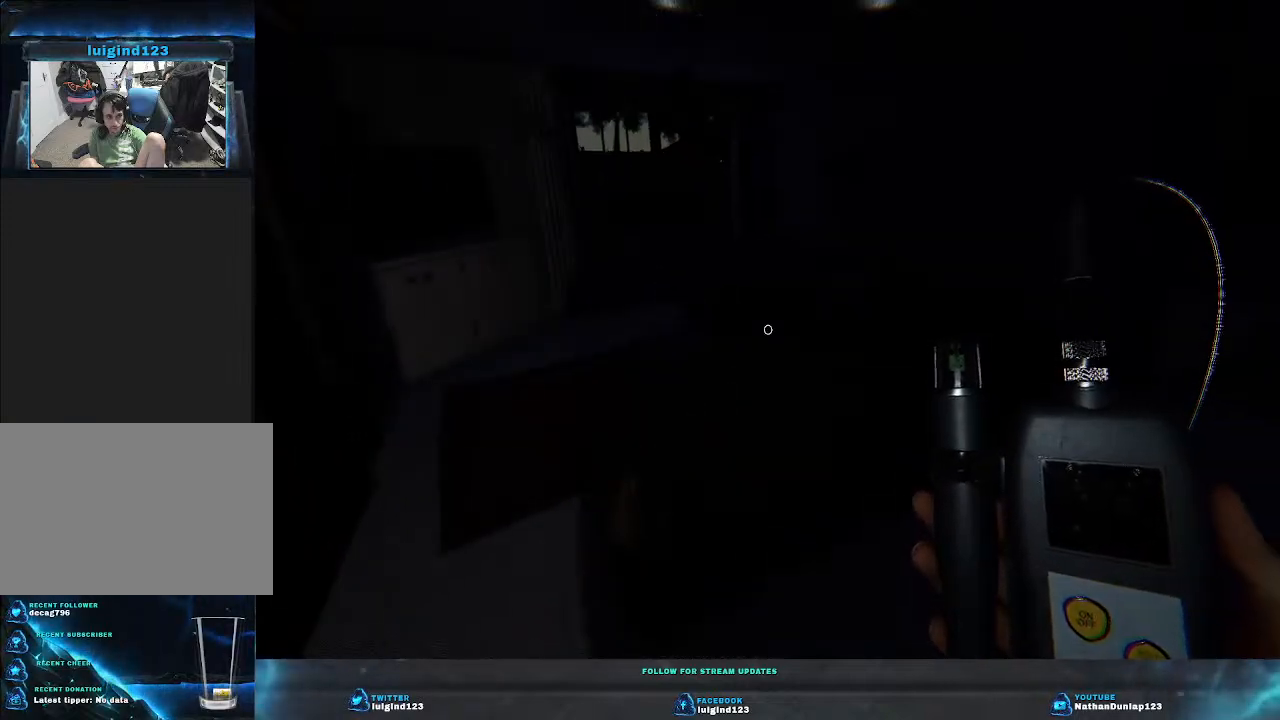
{"keys": [], "events": []}
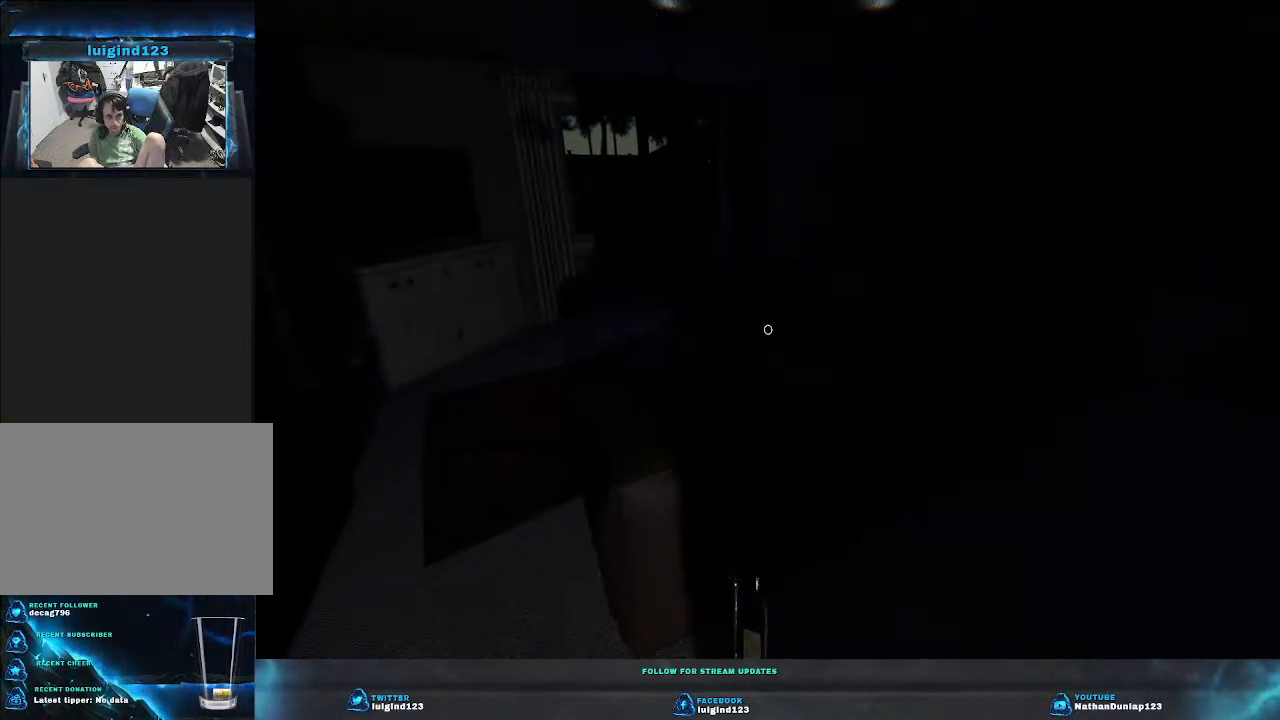
{"keys": ["a", "w"], "events": [[333, "a", "down"], [400, "w", "down"]]}
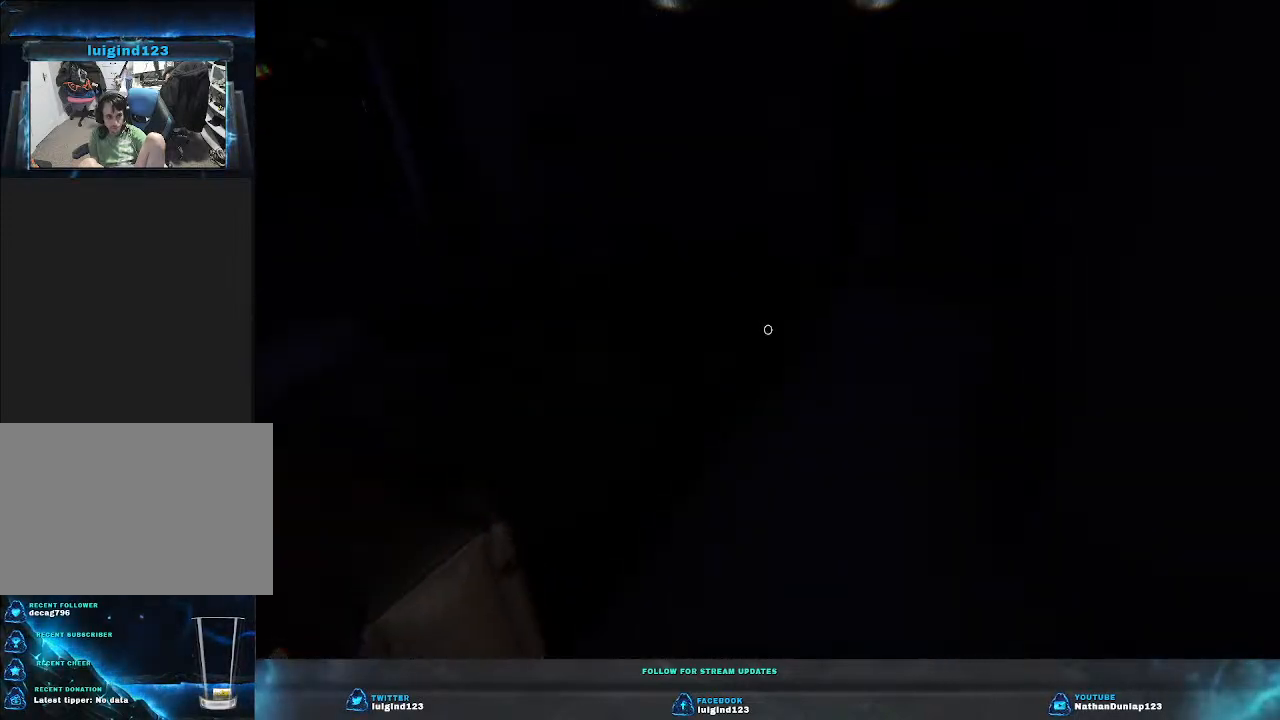
{"keys": ["w"], "events": [[333, "a", "up"]]}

■ Problem requirements ■
Transcribe the listing above in full. Pictures are not part of the copy.

■ Task output ■
{"keys": [], "events": []}
{"keys": ["a", "w"], "events": [[333, "a", "down"], [400, "w", "down"]]}
{"keys": ["w"], "events": [[333, "a", "up"]]}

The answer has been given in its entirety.